Reproduce the listing below verbatim, from its first line down to and including the line that contains "v(234, -10) *". Omit the pictures.

** DATASET EXCERPTS **
▼

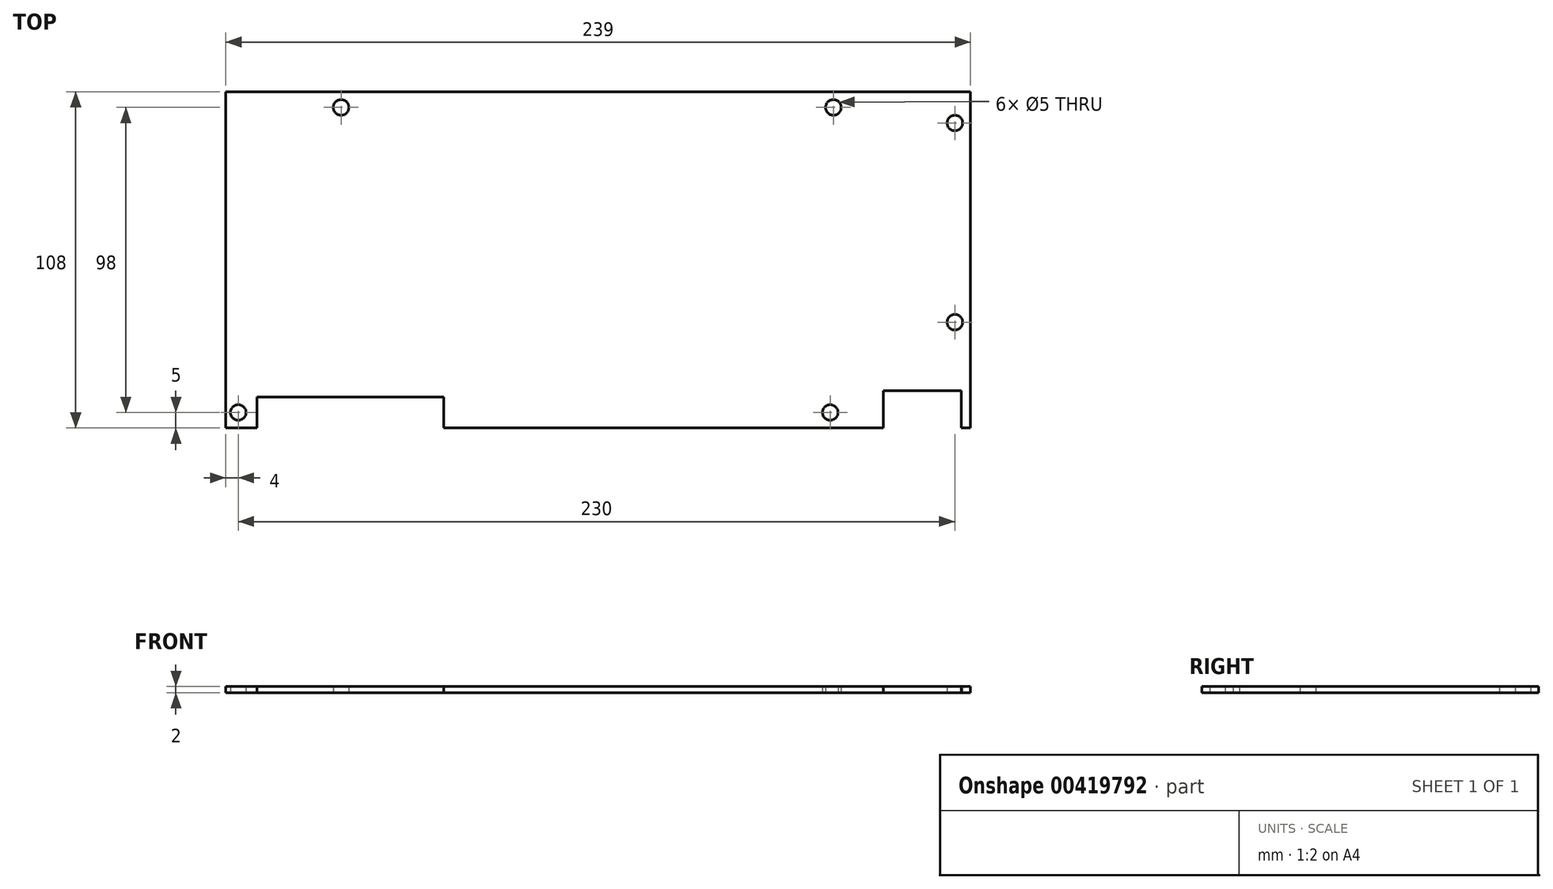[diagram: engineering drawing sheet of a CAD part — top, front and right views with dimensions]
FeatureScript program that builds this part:
annotation { "Feature Type Name" : "Feature", "Feature Type Description" : "" }
export const myFeature = defineFeature(function(context is Context, id is Id, definition is map)
    precondition{}
    {
        {
            var Q0;
            Q0=qCreatedBy(makeId("Top.planeOp"),FACE);
            var sketch = newSketch(context, id + "F0", { "sketchPlane" : qUnion([Q0])});
            skLineSegment(sketch, "E0.bottom", {"start": v(0, 0) * mm, "end": v(239, 0) * mm});
            skLineSegment(sketch, "E0.top", {"start": v(0, -108) * mm, "end": v(10, -108) * mm});
            skLineSegment(sketch, "E0.left", {"start": v(0, 0) * mm, "end": v(0, -108) * mm});
            skLineSegment(sketch, "E0.right", {"start": v(239, 0) * mm, "end": v(239, -108) * mm});
            skCircle(sketch, "E1", {"center": v(4, -103) * mm, "radius": 2.5 * mm});
            skCircle(sketch, "E2", {"center": v(194, -103) * mm, "radius": 2.5 * mm});
            skCircle(sketch, "E3", {"center": v(234, -74) * mm, "radius": 2.5 * mm});
            skCircle(sketch, "E4", {"center": v(234, -10) * mm, "radius": 2.5 * mm});
            skCircle(sketch, "E5", {"center": v(195, -5) * mm, "radius": 2.5 * mm});
            skCircle(sketch, "E6", {"center": v(37, -5) * mm, "radius": 2.5 * mm});
            skLineSegment(sketch, "E7", {"start": v(10, -108) * mm, "end": v(10, -98) * mm});
            skLineSegment(sketch, "E8", {"start": v(10, -98) * mm, "end": v(70, -98) * mm});
            skLineSegment(sketch, "E9", {"start": v(70, -98) * mm, "end": v(70, -108) * mm});
            skLineSegment(sketch, "E10.trimOffspring", {"start": v(70, -108) * mm, "end": v(211, -108) * mm});
            skLineSegment(sketch, "E11", {"start": v(236, -108) * mm, "end": v(236, -96) * mm});
            skLineSegment(sketch, "E12", {"start": v(236, -96) * mm, "end": v(211, -96) * mm});
            skLineSegment(sketch, "E13", {"start": v(211, -96) * mm, "end": v(211, -108) * mm});
            skLineSegment(sketch, "E14.trimOffspring", {"start": v(236, -108) * mm, "end": v(239, -108) * mm});
            skSolve(sketch);
        }
        {
            var Q0;
            Q0=makeQuery(id+"F0.imprint","IMPRINT",FACE,{"disambiguationData":[TD([[makeQuery(id+"F0.imprint","IMPRINT",EDGE,{"derivedFrom":sQuery(id+"F0.wireOp",EDGE,"E0.bottom")}),-1.0]])]});
            extrude(context, id + "F1", {"entities" : qUnion([Q0]), "depth" : 2 * mm});
        }
    });
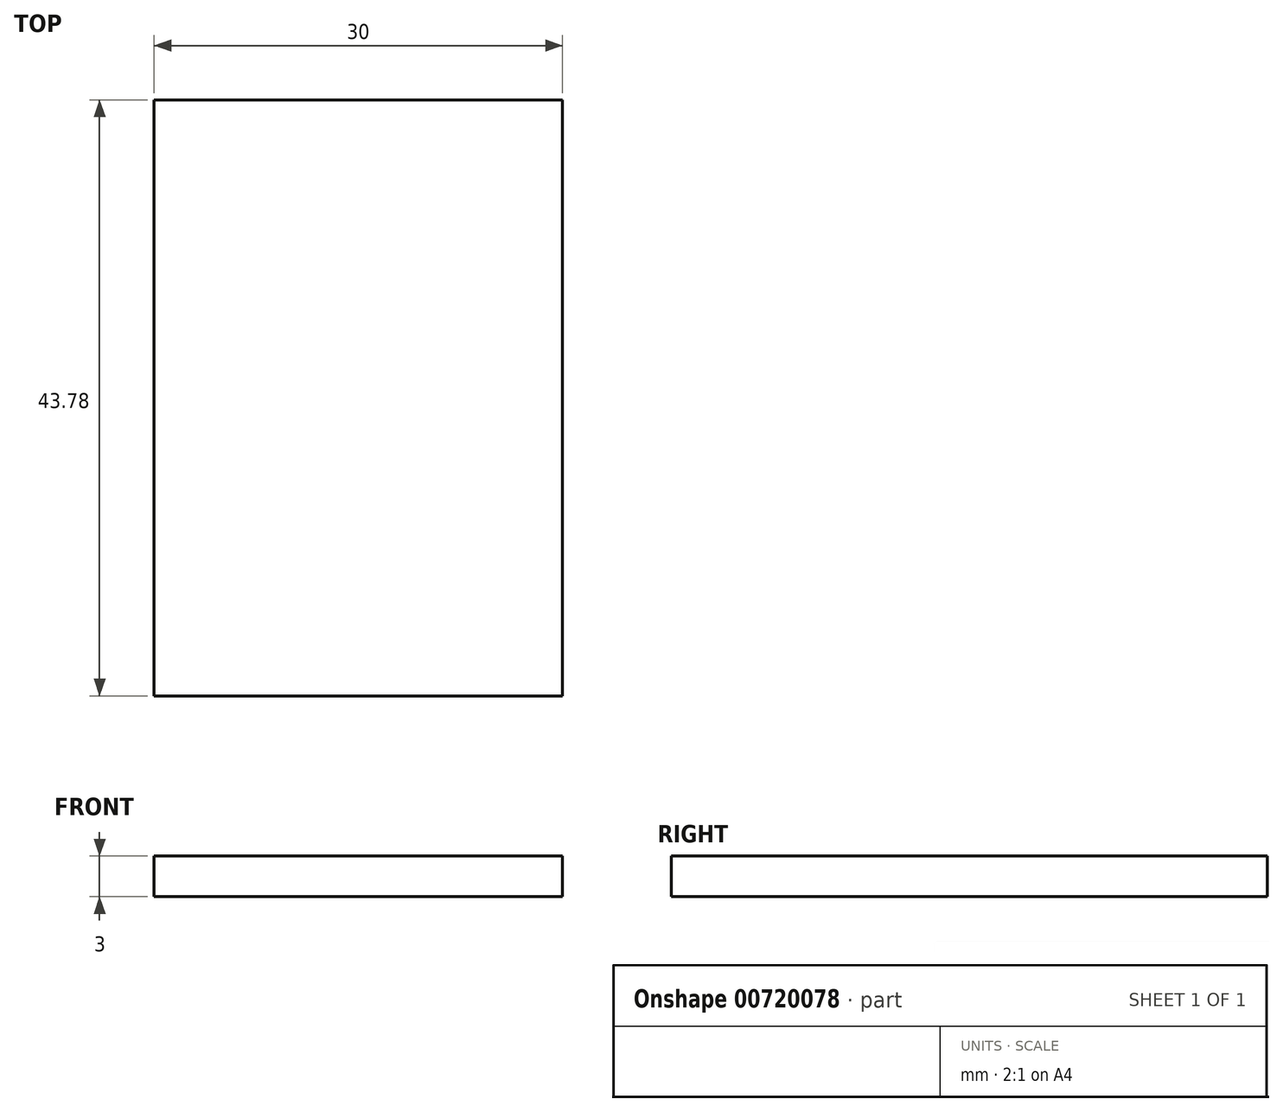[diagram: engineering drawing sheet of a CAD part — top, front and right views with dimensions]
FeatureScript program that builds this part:
annotation { "Feature Type Name" : "Feature", "Feature Type Description" : "" }
export const myFeature = defineFeature(function(context is Context, id is Id, definition is map)
    precondition{}
    {
        {
            var Q0;
            Q0=qCreatedBy(makeId("Top.planeOp"),FACE);
            var sketch = newSketch(context, id + "F0", { "sketchPlane" : qUnion([Q0])});
            skLineSegment(sketch, "E0.bottom", {"start": v(0, 0) * mm, "end": v(30, 0) * mm});
            skLineSegment(sketch, "E0.top", {"start": v(0, 43.78) * mm, "end": v(30, 43.78) * mm});
            skLineSegment(sketch, "E0.left", {"start": v(0, 0) * mm, "end": v(0, 43.78) * mm});
            skLineSegment(sketch, "E0.right", {"start": v(30, 0) * mm, "end": v(30, 43.78) * mm});
            skSolve(sketch);
        }
        {
            var Q0;
            Q0=makeQuery(id+"F0.imprint","IMPRINT",FACE,{"disambiguationData":[TD([[makeQuery(id+"F0.imprint","IMPRINT",EDGE,{"derivedFrom":sQuery(id+"F0.wireOp",EDGE,"E0.bottom")}),1.0]])]});
            extrude(context, id + "F1", {"entities" : qUnion([Q0]), "depth" : 3 * mm, "offsetDistance" : 25 * mm});
        }
    });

▲

** RESPONSE **
[diagram: engineering drawing sheet of a CAD part — top, front and right views with dimensions]
FeatureScript program that builds this part:
annotation { "Feature Type Name" : "Feature", "Feature Type Description" : "" }
export const myFeature = defineFeature(function(context is Context, id is Id, definition is map)
    precondition{}
    {
        {
            var Q0;
            Q0=qCreatedBy(makeId("Top.planeOp"),FACE);
            var sketch = newSketch(context, id + "F0", { "sketchPlane" : qUnion([Q0])});
            skLineSegment(sketch, "E0.bottom", {"start": v(0, 0) * mm, "end": v(239, 0) * mm});
            skLineSegment(sketch, "E0.top", {"start": v(0, -108) * mm, "end": v(10, -108) * mm});
            skLineSegment(sketch, "E0.left", {"start": v(0, 0) * mm, "end": v(0, -108) * mm});
            skLineSegment(sketch, "E0.right", {"start": v(239, 0) * mm, "end": v(239, -108) * mm});
            skCircle(sketch, "E1", {"center": v(4, -103) * mm, "radius": 2.5 * mm});
            skCircle(sketch, "E2", {"center": v(194, -103) * mm, "radius": 2.5 * mm});
            skCircle(sketch, "E3", {"center": v(234, -74) * mm, "radius": 2.5 * mm});
            skCircle(sketch, "E4", {"center": v(234, -10) * mm, "radius": 2.5 * mm});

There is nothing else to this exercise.